Invisible behind the marble- and wood-paneled walls, ceiling, and floor of the committee room was a hatchwork grid of copper filaments continuously pulsing energy that ensured that, once the latches dogged the vault door tight against the copper finger stock around the frame, no signals could penetrate into or escape out of the room.
In the 1980s, in an attempt to eavesdrop on sensitive SSCI testimony, the Russians had mounted an operation to leave behind recording equipment in the room that could be retrieved later, a simple technique to negate the electronic chastity belt. The audacious plan had been foiled by a janitor who found the device (which had been glued beneath a chair in the audience gallery during an infrequent open session of the committee) and turned it in to the Capitol Police, who promptly passed it to the FBI. Rather than replacing it and feeding the Soviets disinformation for years, thought Benford, looking around the august chamber, the FBI had exulted in a “foreign find”—a listening device planted by the opposition—and ground the recorder to pieces under its heel, an opportunity squandered.

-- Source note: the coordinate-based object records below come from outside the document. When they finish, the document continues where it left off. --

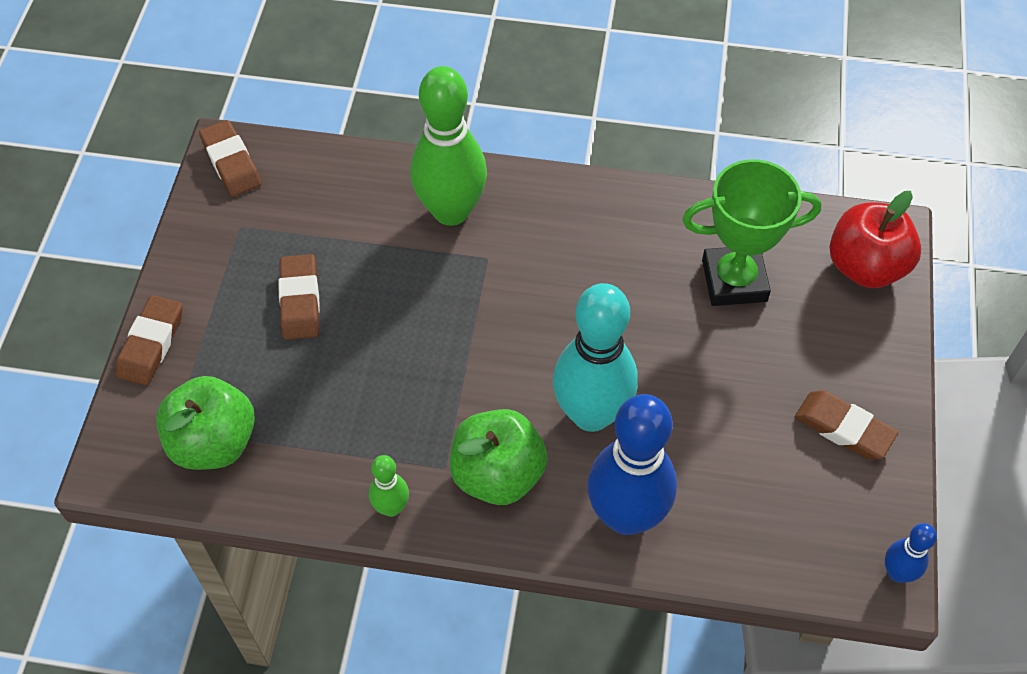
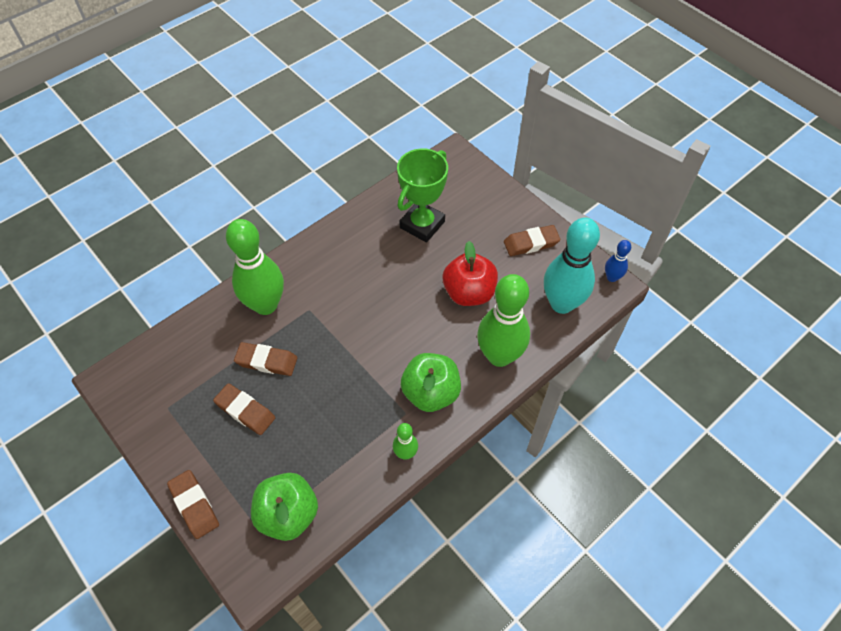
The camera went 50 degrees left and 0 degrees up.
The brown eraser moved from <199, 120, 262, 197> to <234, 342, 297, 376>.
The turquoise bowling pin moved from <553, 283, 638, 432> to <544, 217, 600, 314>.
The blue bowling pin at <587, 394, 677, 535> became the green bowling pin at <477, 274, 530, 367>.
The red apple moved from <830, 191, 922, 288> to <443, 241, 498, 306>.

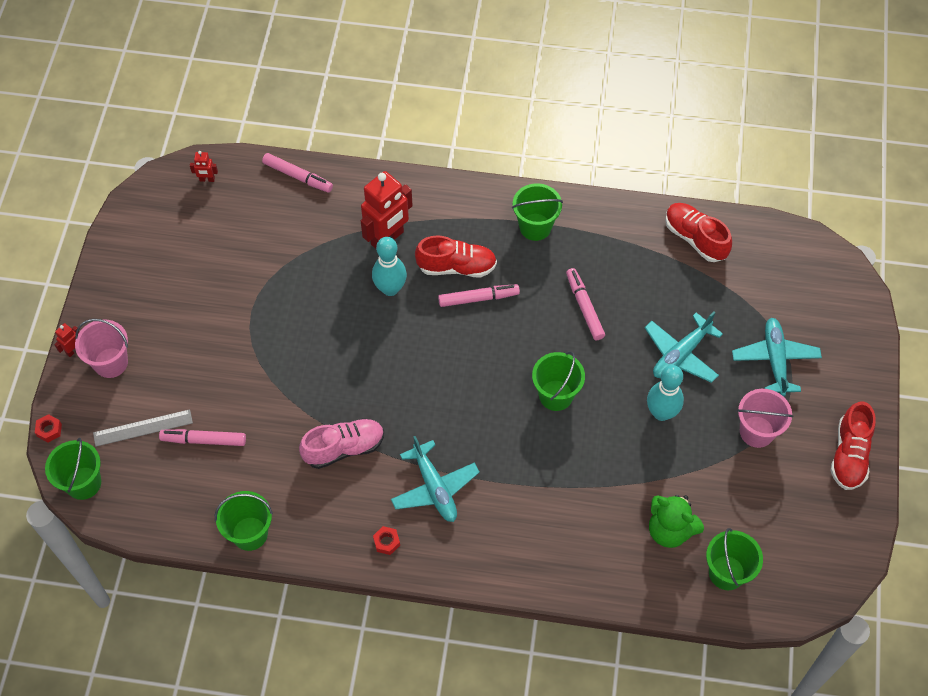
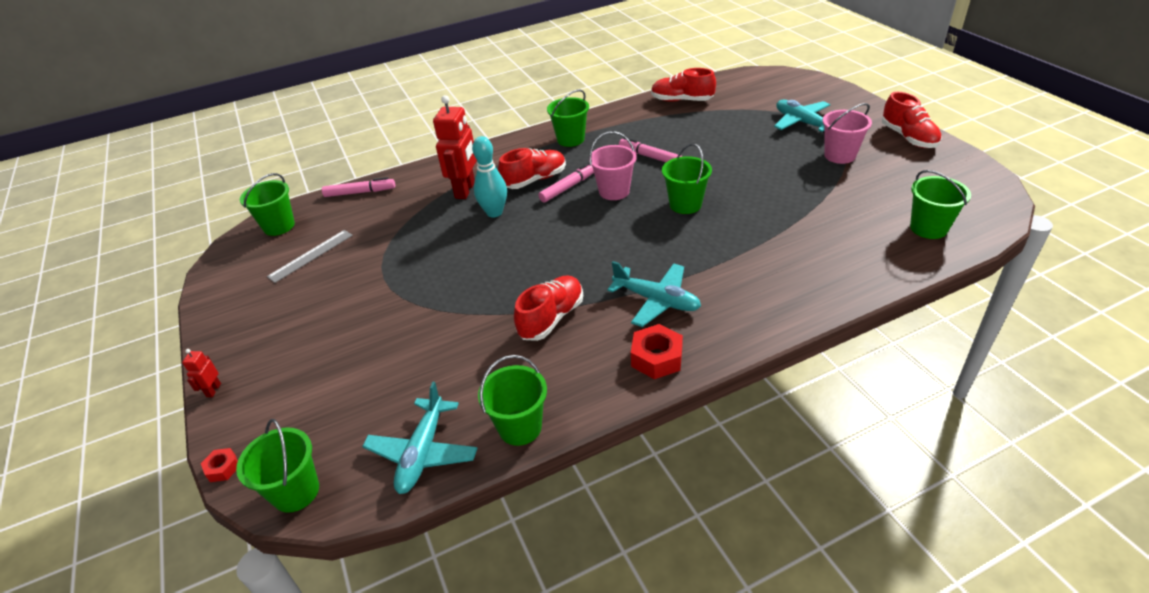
The camera went 30 degrees left and 20 degrees down.
The pink bucket moved from <75, 319, 128, 378> to <589, 131, 637, 200>.
The grey ruler moved from <93, 409, 193, 447> to <267, 230, 353, 283>.
The pink marker at <159, 429, 246, 446> disappeared.
The red robot at <190, 151, 218, 182> was replaced by the green bucket at <240, 173, 295, 236>.
The pink shoe at <299, 418, 384, 469> became the red shoe at <514, 275, 583, 341>.
The red nut at <373, 526, 400, 555> changed to 1.80 times the size.
The turquoise plane moved from <644, 312, 723, 383> to <362, 382, 478, 494>.
The turquoise bowling pin at <647, 365, 684, 421> disappeared.
The green teddy bear at <649, 495, 704, 548> disappeared.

Benford was the only person seated at the witness table. An aide placed a small card with his name in front of him. At the members’ insistence, Benford held a counterintelligence briefing every three months for the SSCI, a session that only the fifteen members of the committee were permitted to attend. Senators long accustomed to staff aides hovering nearby grudgingly complied with the requirement that no staffers be permitted in the room, which meant that few if any notes would be taken.
Members rarely missed Benford’s quarterly CI brief, generally reckoned to be the most concise and informative presentation available from anywhere inside the Intelligence Community. But for a single member of the committee, the SSCI treated him with respect. Only Senator Stephanie Boucher from California seemed to harbor intense dislike for IC witnesses, specifically those from the CIA. As the members trickled into the room and sat down, Boucher looked down at Benford with a scowl. Benford ignored her and made a note in the margin of his briefing outline. The committee members were seated, the staff aides filed out, the vault door was swung shut. As it closed, a small green light came on over the door. The chairman simply said, “Mr. Benford,” to indicate that he should begin.

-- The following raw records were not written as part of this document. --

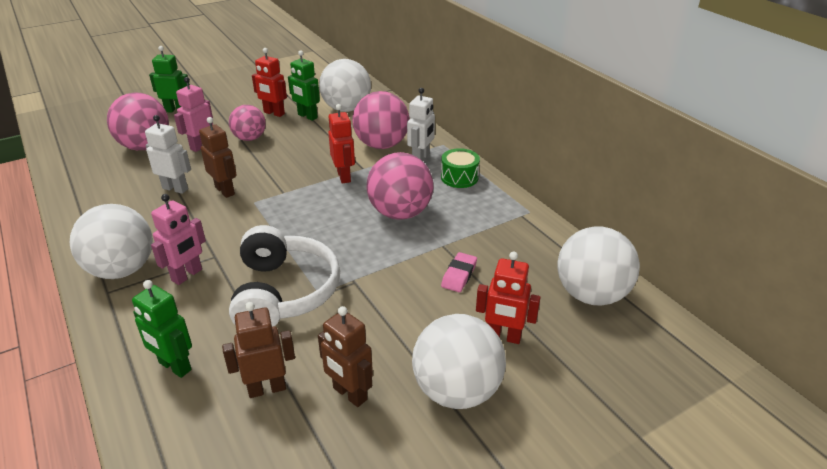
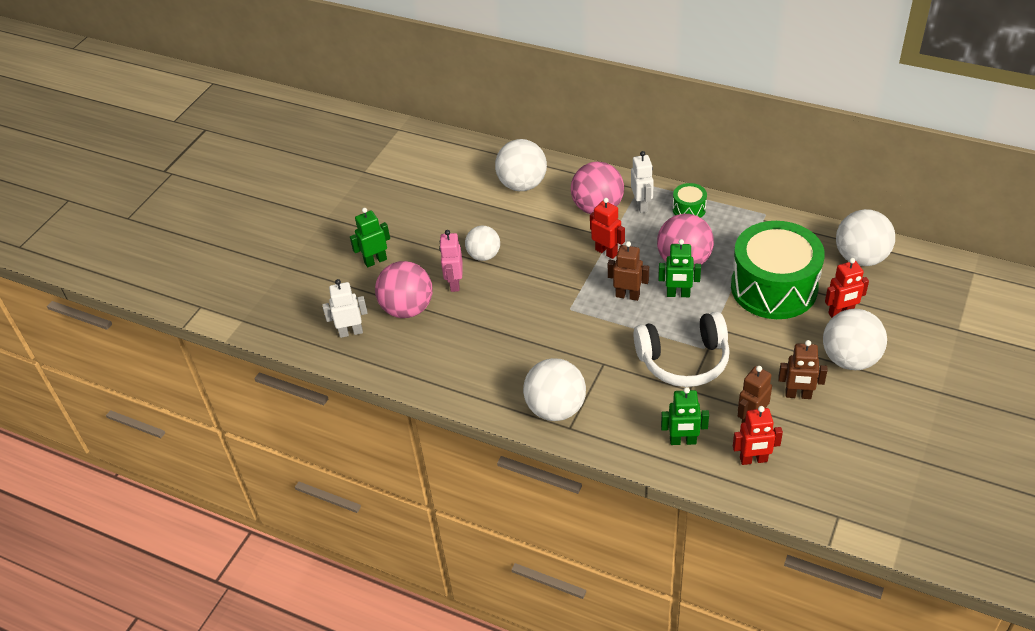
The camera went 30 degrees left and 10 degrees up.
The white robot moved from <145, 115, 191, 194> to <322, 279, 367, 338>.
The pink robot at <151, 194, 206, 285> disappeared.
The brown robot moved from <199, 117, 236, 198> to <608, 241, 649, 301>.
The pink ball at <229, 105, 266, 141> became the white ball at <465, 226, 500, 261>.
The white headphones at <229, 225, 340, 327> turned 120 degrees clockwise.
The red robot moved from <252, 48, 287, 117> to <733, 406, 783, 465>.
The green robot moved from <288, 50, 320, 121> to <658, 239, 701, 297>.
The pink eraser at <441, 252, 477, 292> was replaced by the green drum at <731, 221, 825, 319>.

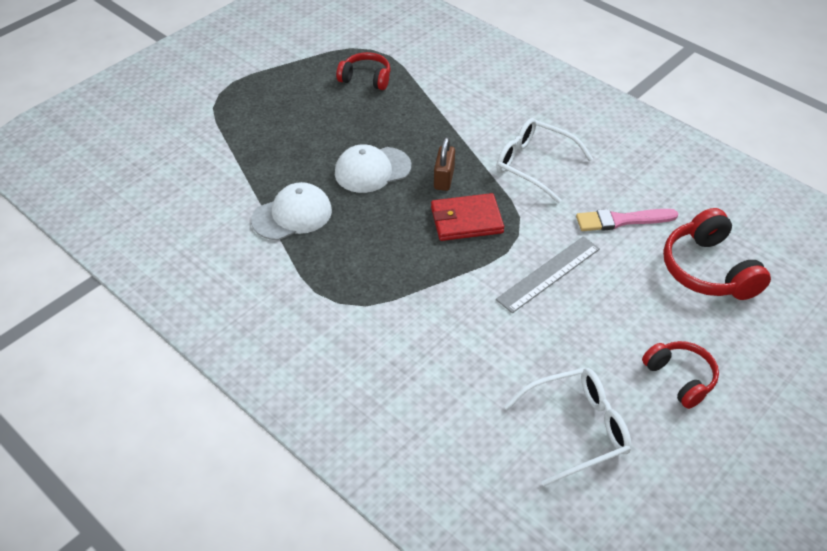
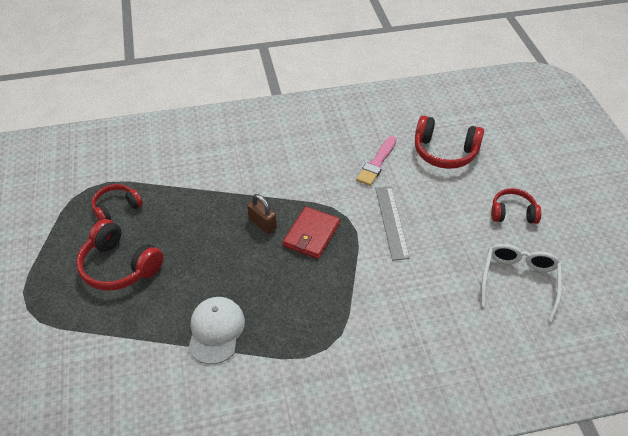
The camera went 55 degrees left and 0 degrees up.
The white cap at <335, 144, 411, 193> disappeared.
The white glasses at <496, 118, 593, 203> disappeared.
The red headphones at <76, 219, 164, 291> appeared.

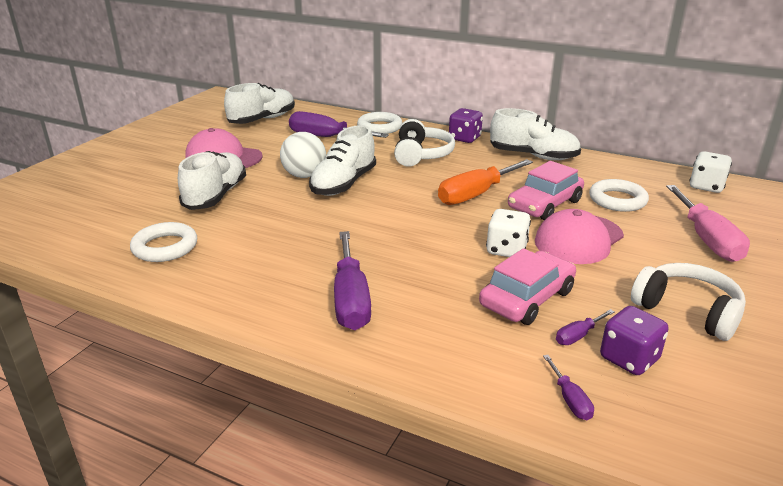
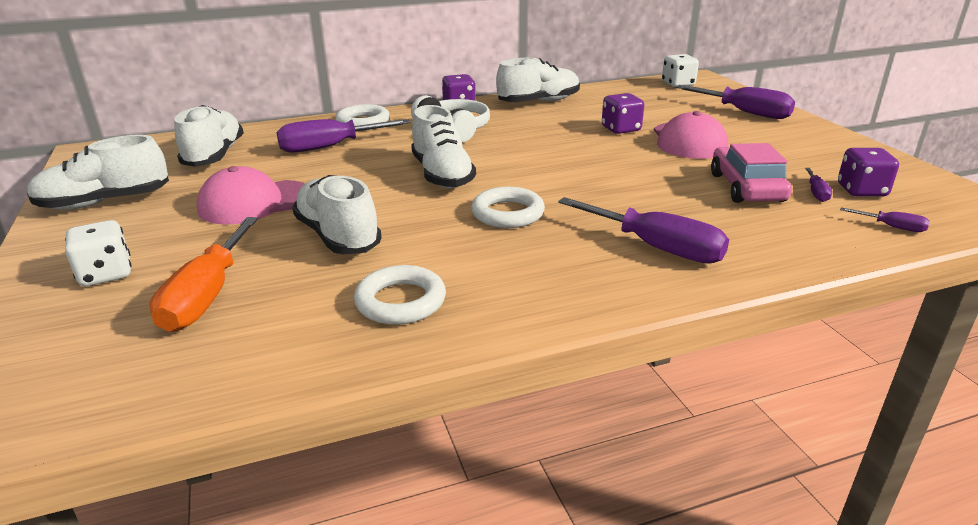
The camera went 45 degrees left and 0 degrees up.
The white ball at <280, 132, 326, 178> disappeared.
The orange screwdriver moved from <438, 159, 533, 205> to <150, 217, 258, 332>.
The white dice moved from <486, 209, 531, 257> to <65, 220, 132, 286>.
The pink car at <508, 161, 584, 220> was replaced by the purple dice at <602, 93, 644, 134>.
The white ring moved from <589, 179, 649, 212> to <471, 187, 545, 228>.
The white headphones at <631, 263, 746, 341> disappeared.
The pink screwdriver at <666, 185, 750, 262> became the purple screwdriver at <676, 85, 795, 119>.
The white shoe at <27, 135, 169, 210> appeared.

Benford quickly highlighted developments in a Chinese cyber case on the West Coast, but referred members to COD, the Computer Ops Division in the CIA, nicknamed the “codpieces,” for a more detailed briefing on the nature of the threat. Benford moved to a sensitive case wherein the CIA and FBI had detected officers of the DGSE, the French External Intelligence Service, servicing a dead-drop site in upstate New York. A joint briefing with the FBI’s French Regional Ops Group, nicknamed “FROG,” on French activities inside the continental United States was being prepared. Benford turned the page of his briefing book.